WHAT TO PRODUCE -
Take the data below and extract the lines from the one with "middle tip: (459, 172)" to the one with "ring tip: (494, 166)", inclusive, exactly as written.

[Start of Attachment]

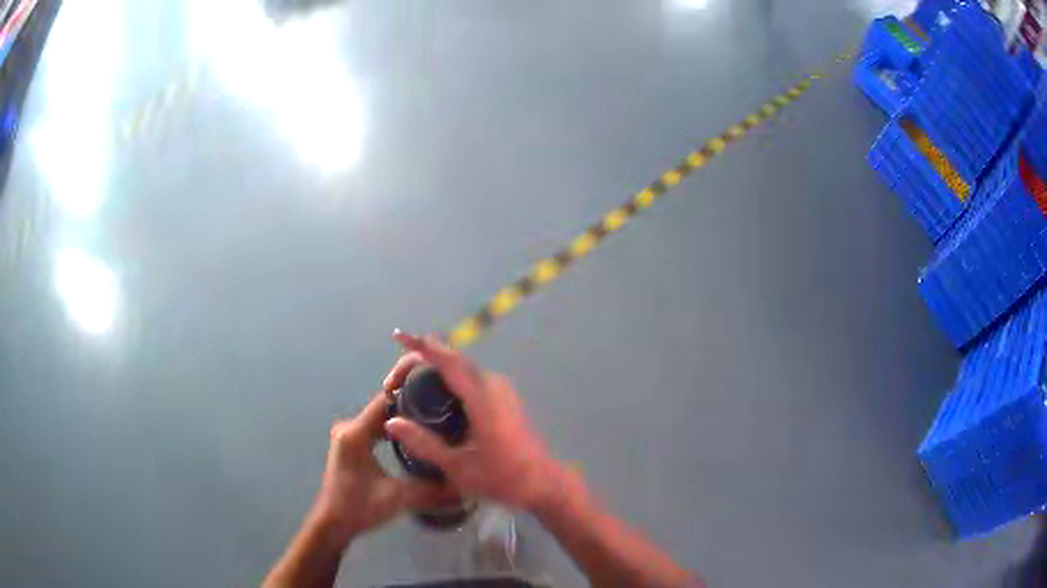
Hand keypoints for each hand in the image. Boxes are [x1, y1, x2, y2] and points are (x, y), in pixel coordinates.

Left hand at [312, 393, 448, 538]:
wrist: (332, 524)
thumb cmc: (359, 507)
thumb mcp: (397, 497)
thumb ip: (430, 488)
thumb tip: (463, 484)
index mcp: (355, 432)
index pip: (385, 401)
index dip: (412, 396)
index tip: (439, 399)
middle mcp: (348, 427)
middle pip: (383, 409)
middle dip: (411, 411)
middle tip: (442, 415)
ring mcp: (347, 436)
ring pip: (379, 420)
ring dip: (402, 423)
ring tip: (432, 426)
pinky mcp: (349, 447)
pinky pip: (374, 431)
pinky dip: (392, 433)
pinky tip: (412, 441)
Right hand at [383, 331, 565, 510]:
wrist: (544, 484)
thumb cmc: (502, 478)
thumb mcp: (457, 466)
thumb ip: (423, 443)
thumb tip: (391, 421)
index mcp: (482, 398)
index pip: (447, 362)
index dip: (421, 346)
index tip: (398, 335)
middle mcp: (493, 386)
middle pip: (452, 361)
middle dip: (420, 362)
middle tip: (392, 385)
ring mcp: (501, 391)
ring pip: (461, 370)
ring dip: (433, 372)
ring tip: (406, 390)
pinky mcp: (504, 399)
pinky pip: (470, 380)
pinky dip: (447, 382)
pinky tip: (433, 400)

[End of Attachment]
[Start of Attachment]

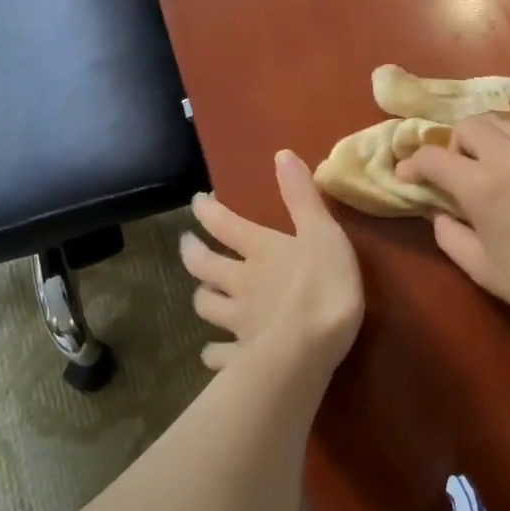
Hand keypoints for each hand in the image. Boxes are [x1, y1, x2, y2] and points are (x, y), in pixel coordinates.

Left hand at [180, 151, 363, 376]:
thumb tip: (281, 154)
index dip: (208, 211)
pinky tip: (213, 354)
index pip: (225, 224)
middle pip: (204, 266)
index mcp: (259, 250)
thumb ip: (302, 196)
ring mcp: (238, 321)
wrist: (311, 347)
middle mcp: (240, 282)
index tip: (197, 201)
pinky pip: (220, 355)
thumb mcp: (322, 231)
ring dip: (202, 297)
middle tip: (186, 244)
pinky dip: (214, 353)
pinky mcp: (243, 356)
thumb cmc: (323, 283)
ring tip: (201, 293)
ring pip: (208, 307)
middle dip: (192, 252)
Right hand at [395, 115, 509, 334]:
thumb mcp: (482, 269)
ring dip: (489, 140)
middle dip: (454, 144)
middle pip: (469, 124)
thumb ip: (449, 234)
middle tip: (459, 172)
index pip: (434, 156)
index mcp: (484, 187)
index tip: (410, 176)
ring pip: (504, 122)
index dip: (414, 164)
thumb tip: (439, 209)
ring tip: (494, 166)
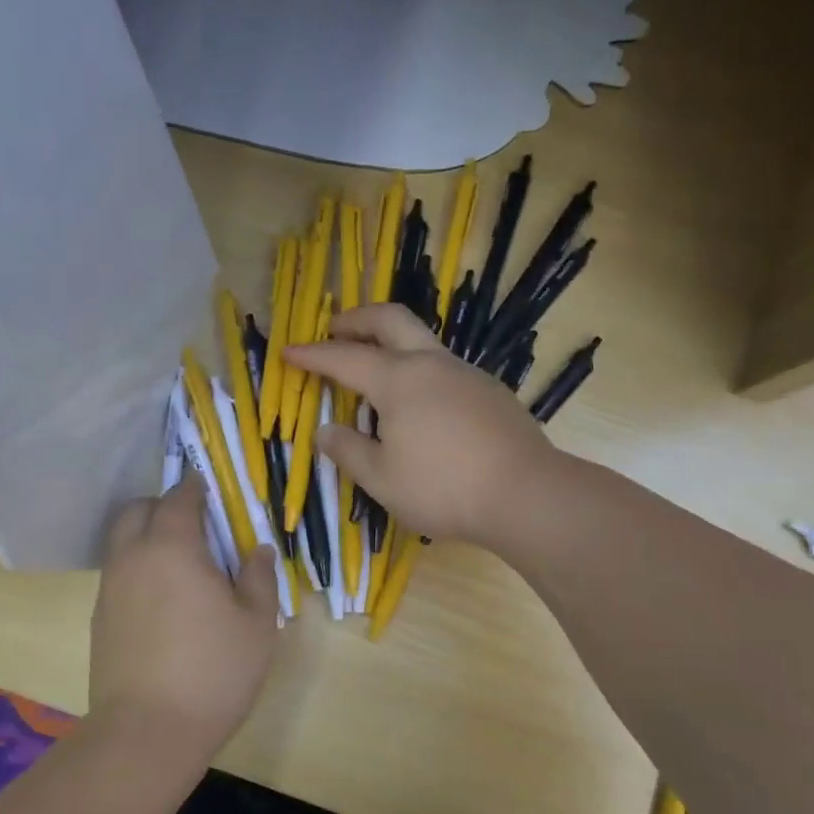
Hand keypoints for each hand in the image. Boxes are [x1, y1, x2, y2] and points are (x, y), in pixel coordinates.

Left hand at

[End of Attachment]
[Start of Attachment]

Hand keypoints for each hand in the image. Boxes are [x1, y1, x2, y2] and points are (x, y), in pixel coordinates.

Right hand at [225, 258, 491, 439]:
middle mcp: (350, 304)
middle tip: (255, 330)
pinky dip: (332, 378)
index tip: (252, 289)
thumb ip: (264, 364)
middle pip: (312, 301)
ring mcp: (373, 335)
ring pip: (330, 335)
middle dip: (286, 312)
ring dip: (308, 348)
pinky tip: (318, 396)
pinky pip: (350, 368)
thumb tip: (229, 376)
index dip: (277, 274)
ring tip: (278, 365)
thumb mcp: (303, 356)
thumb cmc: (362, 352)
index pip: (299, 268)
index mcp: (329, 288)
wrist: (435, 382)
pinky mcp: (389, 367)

[End of Attachment]

SOLUTION TO THIS EXERCISE -
middle tip: (459, 172)
index pip: (434, 156)
index mcp: (484, 187)
index tip: (410, 176)
ring pip: (504, 122)
index dip: (414, 164)
thumb tip: (439, 209)
ring tip: (494, 166)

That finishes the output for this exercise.